As any trade creditor familiar with bankruptcy cases is aware, a customer’s bankruptcy filing comes with the frustrating reality that any payment made by that customer within 90 days of the bankruptcy filing may be clawed back as an avoidable preference. This reality is particularly frustrating where the customer designated the creditor as a critical vendor and induced the creditor to continue providing goods and/or services on credit terms following the customer’s payment of the creditor’s prepetition claim pursuant to a critical vendor order. Debtors frequently seek, and obtain, authority to pay the prepetition claims of “critical vendors” on the premise that the debtors’ business would be irreparably disrupted, and the debtors’ efforts to maximize value for their estates and creditors would be severely impaired, if a critical vendor refuses to provide goods and services to the debtors post-petition.
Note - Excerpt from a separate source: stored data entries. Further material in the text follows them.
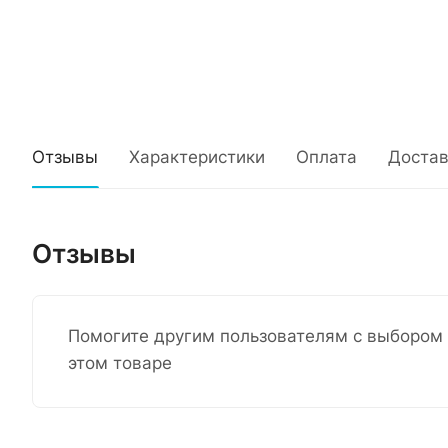
Отзывы
Характеристики
Оплата
Достав
Отзывы
Помогите другим пользователям с выбором 
этом товаре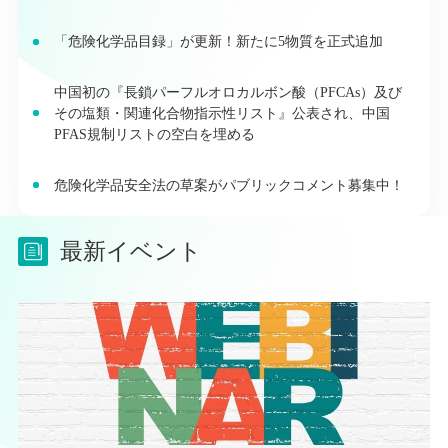
「危険化学品目録」が更新！新たに5物質を正式追加
中国初の『長鎖パーフルオロカルボン酸（PFCAs）及び
その塩類・関連化合物指示性リスト』公表され、中国
PFAS規制リストの空白を埋める
危険化学品安全法の草案がパブリックコメント募集中！
最新イベント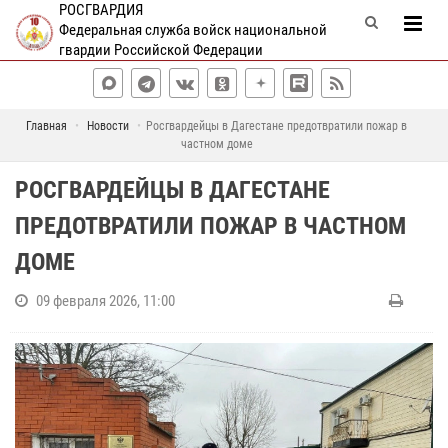
РОСГВАРДИЯ
Федеральная служба войск национальной
гвардии Российской Федерации
Главная
Новости
Росгвардейцы в Дагестане предотвратили пожар в
частном доме
РОСГВАРДЕЙЦЫ В ДАГЕСТАНЕ
ПРЕДОТВРАТИЛИ ПОЖАР В ЧАСТНОМ
ДОМЕ
09 февраля 2026, 11:00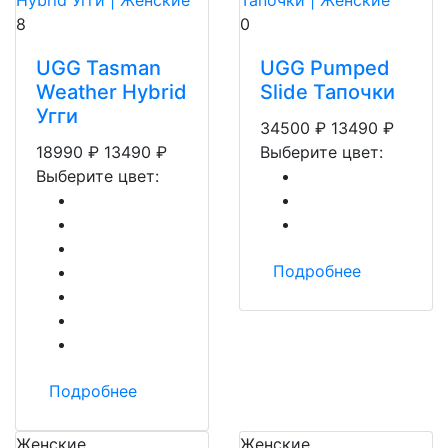
8
0
UGG Tasman
UGG Pumped
Weather Hybrid
Slide Тапочки
Угги
34500
₽
13490
₽
18990
₽
13490
₽
Выберите цвет:
Выберите цвет:
Подробнее
Подробнее
Женские
Женские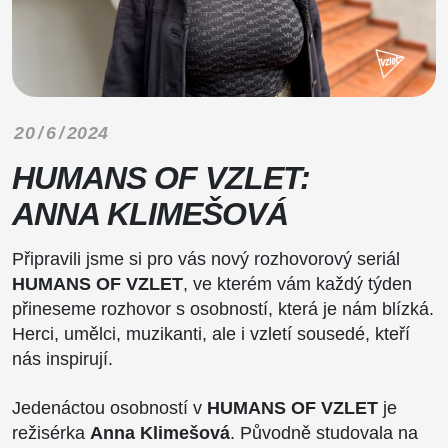
20 / 6 / 2024
HUMANS OF VZLET:
ANNA KLIMEŠOVÁ
Připravili jsme si pro vás nový rozhovorový seriál
HUMANS OF VZLET
, ve kterém vám každý týden
přineseme rozhovor s osobností, která je nám blízká.
Herci, umělci, muzikanti, ale i vzletí sousedé, kteří
nás inspirují.
Jedenáctou osobností v
HUMANS OF VZLET
je
režisérka
Anna Klimešová
. Původně studovala na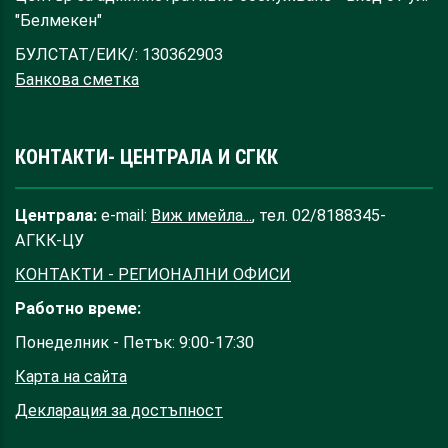
"Белмекен"
БУЛСТАТ/ЕИК/: 130362903
Банкова сметка
КОНТАКТИ- ЦЕНТРАЛА И СГКК
Централа:
e-mail:
Виж имейла...
, тел. 02/8188345-
АГКК-ЦУ
КОНТАКТИ - РЕГИОНАЛНИ ОФИСИ
Работно време:
Понеделник - Петък: 9:00-17:30
Карта на сайта
Декларация за достъпност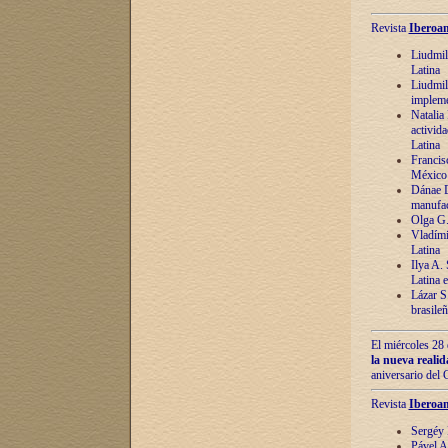
Revista
Iberoam
Liudmil
Latina
Liudmil
impleme
Natalia
activida
Latina
Francis
México 
Dánae D
manufac
Olga G.
Vladími
Latina
Ilya A.
Latina 
Lázar S.
brasile
El miércoles 28 
la nueva reali
aniversario del
Revista
Iberoam
Sergéy 
Pável A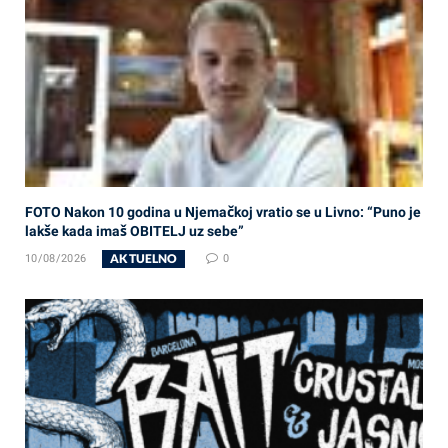
FOTO Nakon 10 godina u Njemačkoj vratio se u Livno: “Puno je
lakše kada imaš OBITELJ uz sebe”
AKTUELNO
10/08/2026
0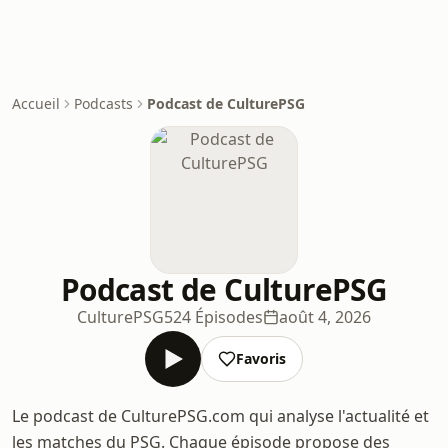
Accueil
Podcasts
Podcast de CulturePSG
Podcast de CulturePSG
CulturePSG
524 Épisodes
août 4, 2026
Favoris
Le podcast de CulturePSG.com qui analyse l'actualité et
les matches du PSG. Chaque épisode propose des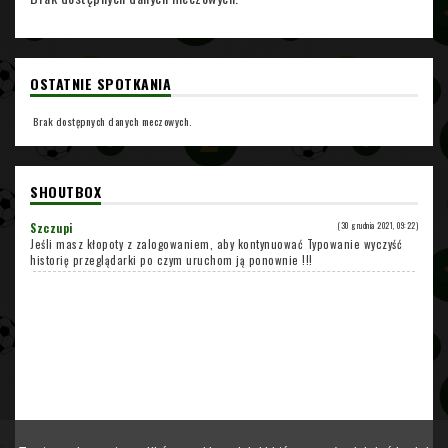
OSTATNIE SPOTKANIA
Brak dostępnych danych meczowych.
SHOUTBOX
Szczupi
(30 grudnia 2021, 09:22)
Jeśli masz kłopoty z zalogowaniem, aby kontynuować Typowanie wyczyść
historię przeglądarki po czym uruchom ją ponownie !!!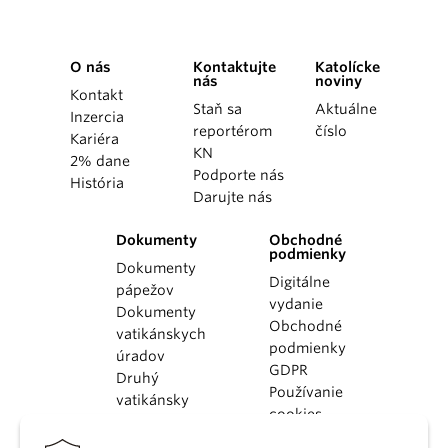
O nás
Kontaktujte
Katolícke
nás
noviny
Kontakt
Staň sa
Aktuálne
Inzercia
reportérom
číslo
Kariéra
KN
2% dane
Podporte nás
História
Darujte nás
Dokumenty
Obchodné
podmienky
Dokumenty
Digitálne
pápežov
vydanie
Dokumenty
Obchodné
vatikánskych
podmienky
úradov
GDPR
Druhý
Používanie
vatikánsky
cookies
koncil
Dokumenty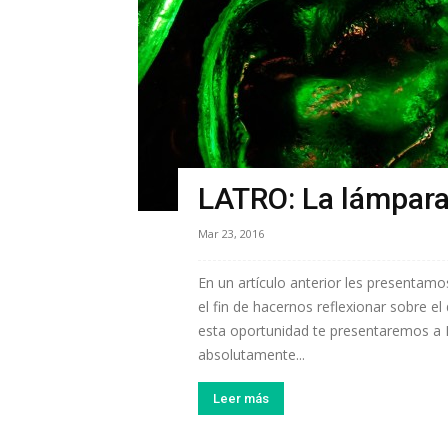
LATRO: La lámpara
Mar 23, 2016
En un artículo anterior les presentam
el fin de hacernos reflexionar sobre e
esta oportunidad te presentaremos a
absolutamente...
Leer más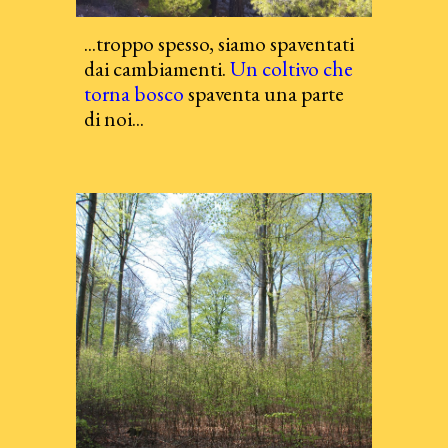
...t
roppo spesso, siamo spaventati
dai cambiamenti.
Un coltivo che
torna bosco
spaventa una parte
di noi...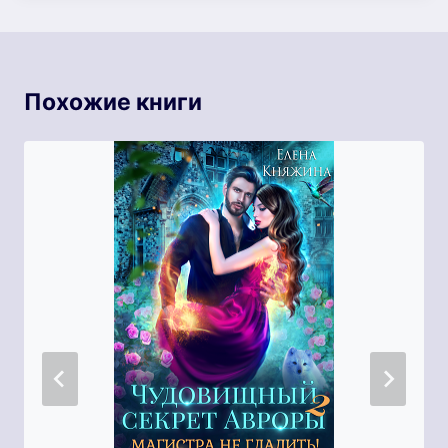
Похожие книги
When defending against a preference complaint, critical vendors have asserted their critical vendor status as a full defense to the claim. Vendors raising this “critical vendor defense” have argued that the plaintiff cannot prove one of the required elements of a preference claim—that the prepetition payment resulted in the creditor receiving more than it would have received in a hypothetical Chapter 7 liquidation—because the debtor had previously obtained court approval to pay the creditor’s outstanding prepetition invoices during the bankruptcy case. However, successfully asserting this “critical vendor defense” is a difficult task, as illustrated by the recent decision of the United States Bankruptcy Court for the District of Delaware in the bankruptcy cases of Maxus Energy Corporation, et al. (“Maxus Energy”).